##### Materials provided

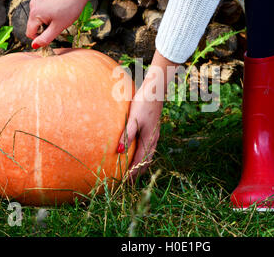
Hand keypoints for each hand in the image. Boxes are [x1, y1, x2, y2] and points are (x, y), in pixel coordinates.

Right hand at [25, 0, 105, 47]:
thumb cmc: (70, 9)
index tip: (52, 34)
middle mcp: (32, 5)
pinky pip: (41, 13)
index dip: (40, 38)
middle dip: (45, 29)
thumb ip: (45, 38)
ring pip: (38, 20)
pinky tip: (58, 12)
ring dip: (47, 22)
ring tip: (59, 17)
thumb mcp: (57, 28)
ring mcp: (36, 1)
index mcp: (34, 13)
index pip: (30, 33)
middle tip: (58, 24)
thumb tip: (34, 46)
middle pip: (34, 26)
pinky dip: (48, 16)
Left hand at [117, 50, 178, 181]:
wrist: (155, 90)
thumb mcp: (133, 119)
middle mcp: (153, 140)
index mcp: (149, 140)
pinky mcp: (153, 129)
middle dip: (137, 172)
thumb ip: (126, 135)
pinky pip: (148, 148)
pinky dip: (142, 155)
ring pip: (148, 155)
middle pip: (146, 162)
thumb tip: (118, 152)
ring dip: (140, 164)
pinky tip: (136, 152)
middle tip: (127, 182)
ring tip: (132, 171)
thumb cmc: (143, 103)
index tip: (124, 182)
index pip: (139, 162)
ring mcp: (154, 135)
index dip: (132, 173)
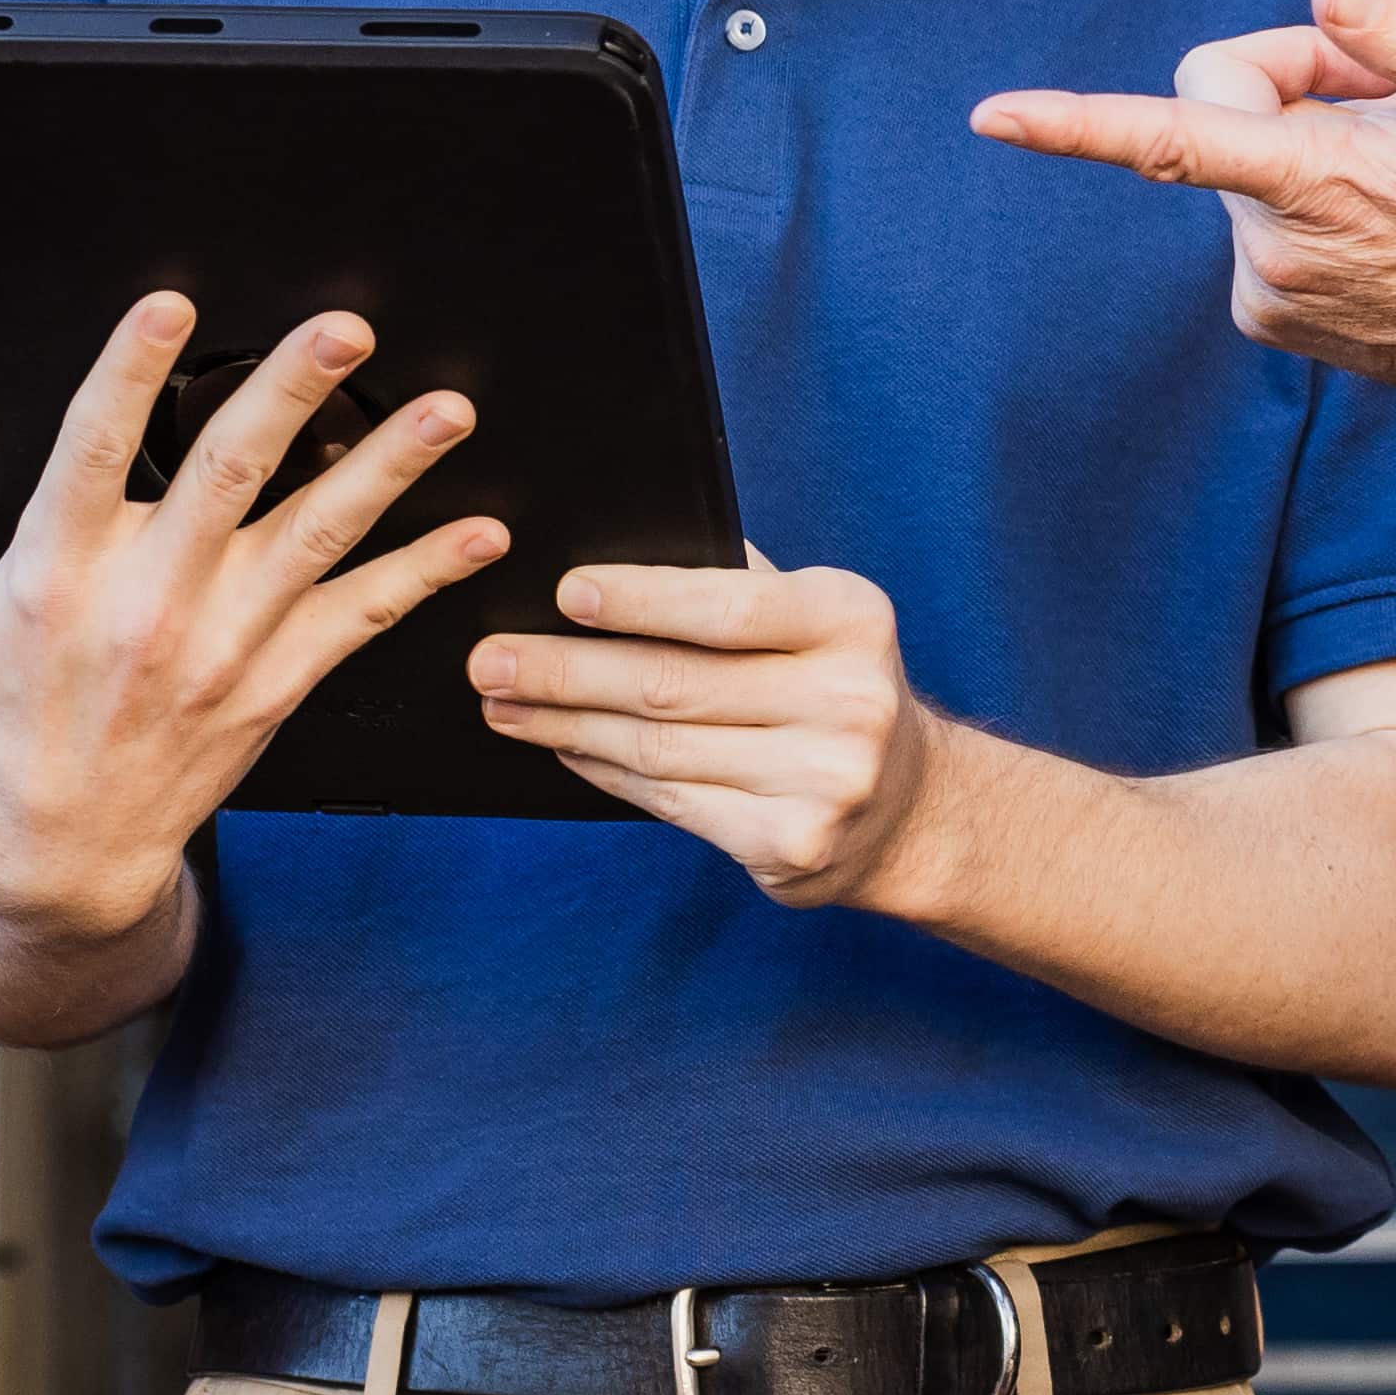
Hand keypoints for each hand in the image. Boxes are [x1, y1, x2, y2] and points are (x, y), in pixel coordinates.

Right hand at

##########

## Assigned task
Omit the pictures and write out the remaining data exactly.

## Result below
Hand keypoints for each hand in the image. Boxes are [x1, y1, x2, y2] and points are (x, y), in pixel coordinates.

Right hand at [25, 0, 105, 47]:
thumb cmc: (70, 9)
index tip: (52, 34)
middle mcp: (32, 5)
pinky pip: (41, 13)
index dip: (40, 38)
middle dip: (45, 29)
thumb ip: (45, 38)
ring pip: (38, 20)
pinky tip: (58, 12)
ring dip: (47, 22)
ring tip: (59, 17)
thumb mcp: (57, 28)
ring mcp: (36, 1)
index mcp: (34, 13)
index pip: (30, 33)
middle tip: (58, 24)
thumb tip: (34, 46)
middle pip: (34, 26)
pinky dip: (48, 16)
Left hand at [117, 50, 178, 181]:
wrist: (155, 90)
thumb mcp: (133, 119)
middle mcp: (153, 140)
index mcp: (149, 140)
pinky mcp: (153, 129)
middle dip: (137, 172)
thumb ip: (126, 135)
pinky pip: (148, 148)
pinky dip: (142, 155)
ring pip: (148, 155)
middle pip: (146, 162)
thumb tip: (118, 152)
ring dip: (140, 164)
pinky tip: (136, 152)
middle tip: (127, 182)
ring tip: (132, 171)
thumb cmc: (143, 103)
index tip: (124, 182)
index pip: (139, 162)
ring mcp: (154, 135)
index dip: (132, 173)
Hand keypoints for each hand in the image. Boxes are [x1, y1, x2, y2] and points are (x, y), in pixel coordinates.

Right hand at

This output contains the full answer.